[PROBLEM REQUIREMENTS] No pictures belong in the copy. Restate the rest of the data exactly.

[RECORDS SHOWN]

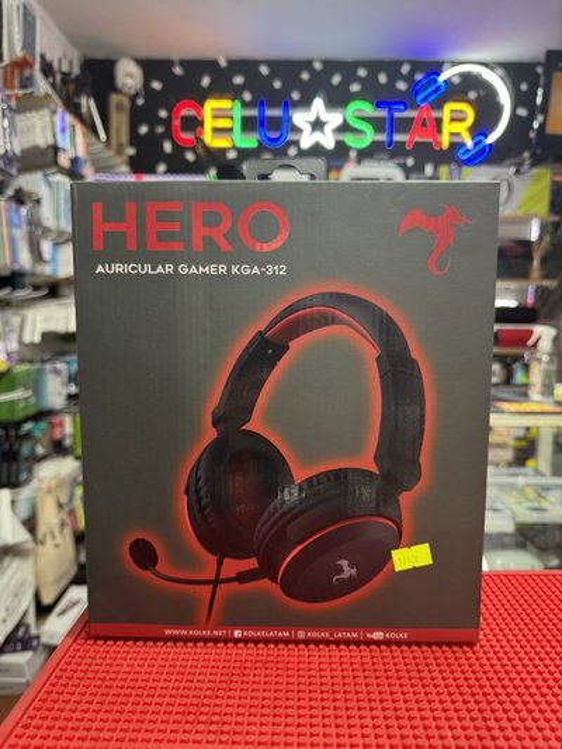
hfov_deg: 56.8
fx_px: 519
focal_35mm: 24
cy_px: 374
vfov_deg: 71.6
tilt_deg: -6.1
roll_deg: +0.4
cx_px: 281
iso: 160
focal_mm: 6.76
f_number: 1.78
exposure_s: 1/50
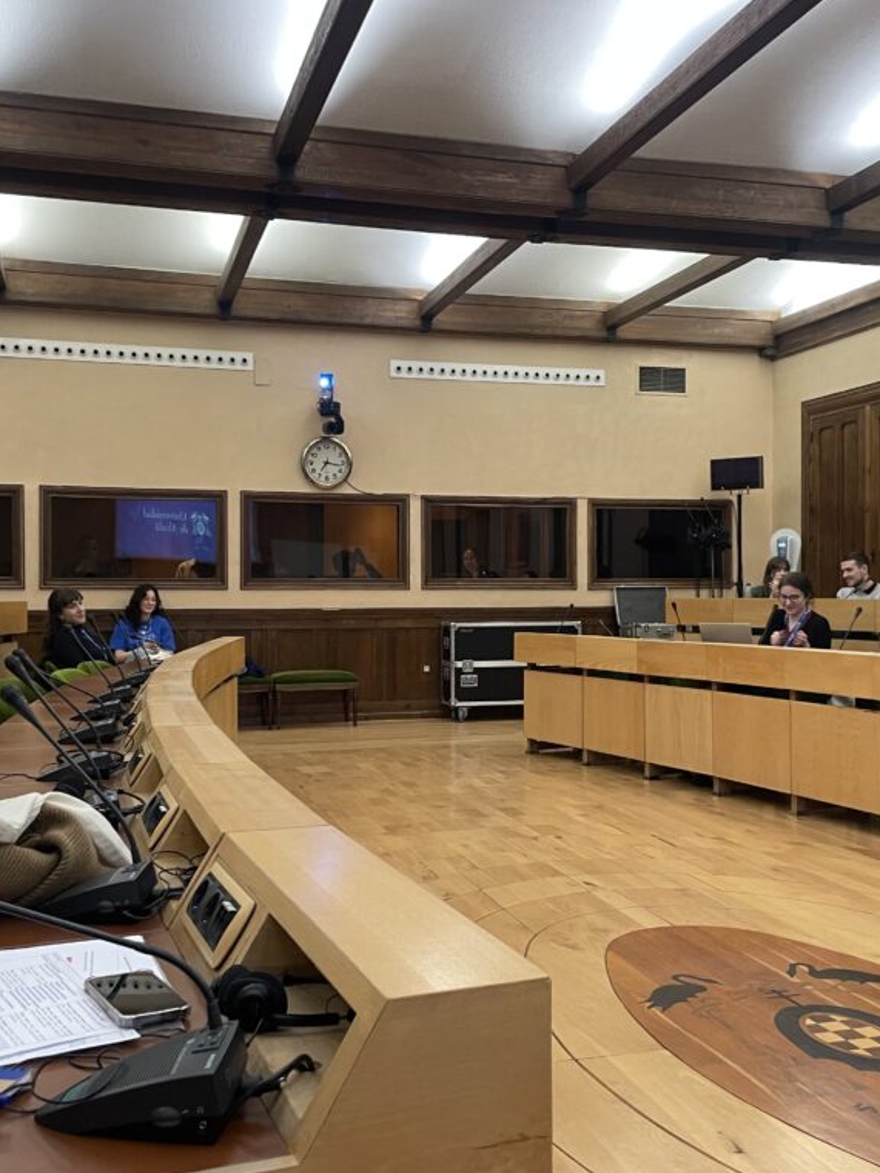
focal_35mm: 35
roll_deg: +1.8
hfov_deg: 40.7
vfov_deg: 52.6
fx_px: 1186
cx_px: 428
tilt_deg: -0.6
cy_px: 587
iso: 160
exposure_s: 1/50
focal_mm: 4.2
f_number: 1.6
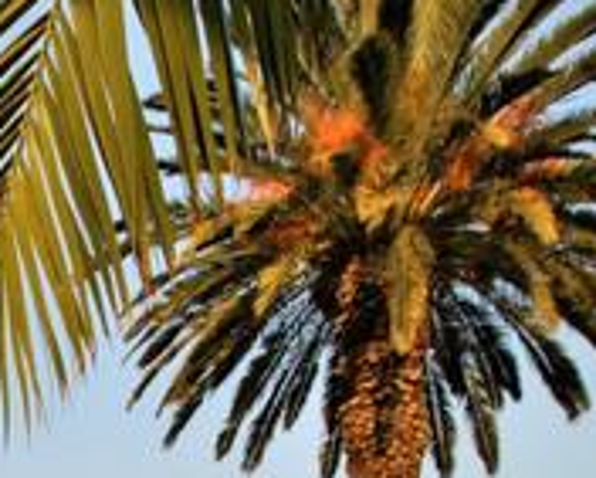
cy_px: 825
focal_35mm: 64
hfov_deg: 27.3
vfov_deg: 19.0
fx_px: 1130
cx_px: -47
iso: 100
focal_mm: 10
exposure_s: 1/160
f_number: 6.3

[WRITTEN SOLUTION]
hfov_deg: 56.8
fx_px: 519
focal_35mm: 24
cy_px: 374
vfov_deg: 71.6
tilt_deg: -6.1
roll_deg: +0.4
cx_px: 281
iso: 160
focal_mm: 6.76
f_number: 1.78
exposure_s: 1/50
focal_35mm: 35
roll_deg: +1.8
hfov_deg: 40.7
vfov_deg: 52.6
fx_px: 1186
cx_px: 428
tilt_deg: -0.6
cy_px: 587
iso: 160
exposure_s: 1/50
focal_mm: 4.2
f_number: 1.6
cy_px: 825
focal_35mm: 64
hfov_deg: 27.3
vfov_deg: 19.0
fx_px: 1130
cx_px: -47
iso: 100
focal_mm: 10
exposure_s: 1/160
f_number: 6.3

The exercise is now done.